Based on the results of this research, the design of mechanisms of visual communication, such as boards, news bulletins, posters in strategic places to communicate organizational redesigns, according to each department and hierarchy, could be recommended; avoid “general” notices that do not indicate in a precise way the adaptations and adjustments in activities. This should be done as often as it is needed (daily or weekly), in line with changes in the functions and in the people responsible. Avoiding taking for granted that the collaborators know the changes is relevant to generate the same information with the patients. Also it is recommended to promote in such news bulletins, the procedures, policies, guidelines and institution processes, in accordance to national health policies, and generate mechanisms so that health workers interiorize them. Short training courses on organizational design, decision making and leadership for superiors or bosses become useful to solve communication, management and motivation issues. Chats, seminars, webinars about the importance of maintaining and reinforcing the ethical decision making and ethical behavior should be implemented. If possible, make arrangements to obtain anonymous complaint boxes, and reward the successful cases with positive opinions, but also penalize those that are not reinforcing ethics, respect, transparency; these actions will enhance people´s and collaborators´ trust in the health institutions.
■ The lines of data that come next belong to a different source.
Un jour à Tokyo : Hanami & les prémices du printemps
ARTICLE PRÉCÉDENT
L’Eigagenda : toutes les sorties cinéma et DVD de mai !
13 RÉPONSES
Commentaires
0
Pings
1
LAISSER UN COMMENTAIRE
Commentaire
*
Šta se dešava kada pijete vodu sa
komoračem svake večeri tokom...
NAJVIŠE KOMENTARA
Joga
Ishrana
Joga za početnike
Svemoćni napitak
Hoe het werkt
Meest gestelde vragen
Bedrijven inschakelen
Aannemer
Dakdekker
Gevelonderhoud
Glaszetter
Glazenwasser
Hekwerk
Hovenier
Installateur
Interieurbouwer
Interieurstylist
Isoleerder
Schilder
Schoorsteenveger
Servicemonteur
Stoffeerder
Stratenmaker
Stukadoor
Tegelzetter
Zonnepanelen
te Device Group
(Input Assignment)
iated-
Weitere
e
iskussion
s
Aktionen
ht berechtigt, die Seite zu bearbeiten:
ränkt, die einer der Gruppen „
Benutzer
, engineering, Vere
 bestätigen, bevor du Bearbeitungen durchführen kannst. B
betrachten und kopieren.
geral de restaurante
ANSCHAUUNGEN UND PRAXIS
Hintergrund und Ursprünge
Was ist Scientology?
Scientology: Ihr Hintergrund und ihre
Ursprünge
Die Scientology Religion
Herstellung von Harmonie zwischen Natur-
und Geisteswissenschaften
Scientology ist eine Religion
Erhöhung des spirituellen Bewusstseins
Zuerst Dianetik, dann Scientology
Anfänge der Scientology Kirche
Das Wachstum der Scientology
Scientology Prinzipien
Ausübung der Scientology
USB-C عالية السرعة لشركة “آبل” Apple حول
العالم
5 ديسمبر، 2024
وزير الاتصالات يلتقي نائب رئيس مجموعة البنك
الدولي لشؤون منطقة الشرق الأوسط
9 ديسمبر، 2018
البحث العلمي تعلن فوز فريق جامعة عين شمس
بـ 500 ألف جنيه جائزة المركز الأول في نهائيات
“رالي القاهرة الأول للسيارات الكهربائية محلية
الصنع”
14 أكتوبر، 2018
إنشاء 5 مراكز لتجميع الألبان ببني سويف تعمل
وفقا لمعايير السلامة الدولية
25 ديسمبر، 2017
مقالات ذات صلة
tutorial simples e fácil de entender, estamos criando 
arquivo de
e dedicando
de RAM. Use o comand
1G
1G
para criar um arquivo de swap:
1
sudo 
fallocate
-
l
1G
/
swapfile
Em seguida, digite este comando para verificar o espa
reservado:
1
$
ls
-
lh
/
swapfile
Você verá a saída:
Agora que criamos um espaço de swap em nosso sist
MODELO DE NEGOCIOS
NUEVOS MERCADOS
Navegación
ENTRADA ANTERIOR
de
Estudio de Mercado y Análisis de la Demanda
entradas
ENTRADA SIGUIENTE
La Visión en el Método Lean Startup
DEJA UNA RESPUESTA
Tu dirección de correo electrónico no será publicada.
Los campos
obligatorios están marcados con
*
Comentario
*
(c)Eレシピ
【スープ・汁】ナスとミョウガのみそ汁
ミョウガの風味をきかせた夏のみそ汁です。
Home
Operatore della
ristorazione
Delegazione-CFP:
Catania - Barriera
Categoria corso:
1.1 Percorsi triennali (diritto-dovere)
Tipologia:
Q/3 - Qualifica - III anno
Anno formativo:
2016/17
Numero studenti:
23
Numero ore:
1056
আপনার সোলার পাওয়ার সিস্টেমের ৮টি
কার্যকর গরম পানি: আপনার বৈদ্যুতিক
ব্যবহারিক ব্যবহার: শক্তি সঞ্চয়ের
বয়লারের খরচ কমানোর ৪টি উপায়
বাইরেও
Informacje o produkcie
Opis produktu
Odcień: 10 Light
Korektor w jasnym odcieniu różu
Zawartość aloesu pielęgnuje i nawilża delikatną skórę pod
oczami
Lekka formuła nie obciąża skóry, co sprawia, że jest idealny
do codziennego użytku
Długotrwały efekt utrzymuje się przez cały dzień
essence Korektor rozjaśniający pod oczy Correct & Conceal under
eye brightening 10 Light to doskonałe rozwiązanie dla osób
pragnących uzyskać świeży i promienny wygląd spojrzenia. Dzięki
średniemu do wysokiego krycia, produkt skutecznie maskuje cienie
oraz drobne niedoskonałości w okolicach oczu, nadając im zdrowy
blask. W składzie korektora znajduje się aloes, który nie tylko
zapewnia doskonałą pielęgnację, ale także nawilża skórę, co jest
Besides, it becomes essential to start a diagnosis about the position and responsibilities organizational structure, as well as the requirements of new infrastructure and technology, so that health professionals have the necessary tools to perform their duties and patients will be benefited (using a financial analysis to calculate the cost/benefit); modeling financial scenarios that support the performance of health personnel (schedules, salaries and job benefits) compared with the cost of rotation, exhaustion that the personnel suffers from infections, and its implications for the public and private health system will be vital.
In future research it is recommended to increase the sample size and include more health professionals in public and private hospitals; furthermore, the authors suggest to use a proportional probability sampling in accordance to each respondent and to each unit of analysis; to apply the surveys face to face as well as carrying out a post-pandemic study to contrast results will enhance these findings.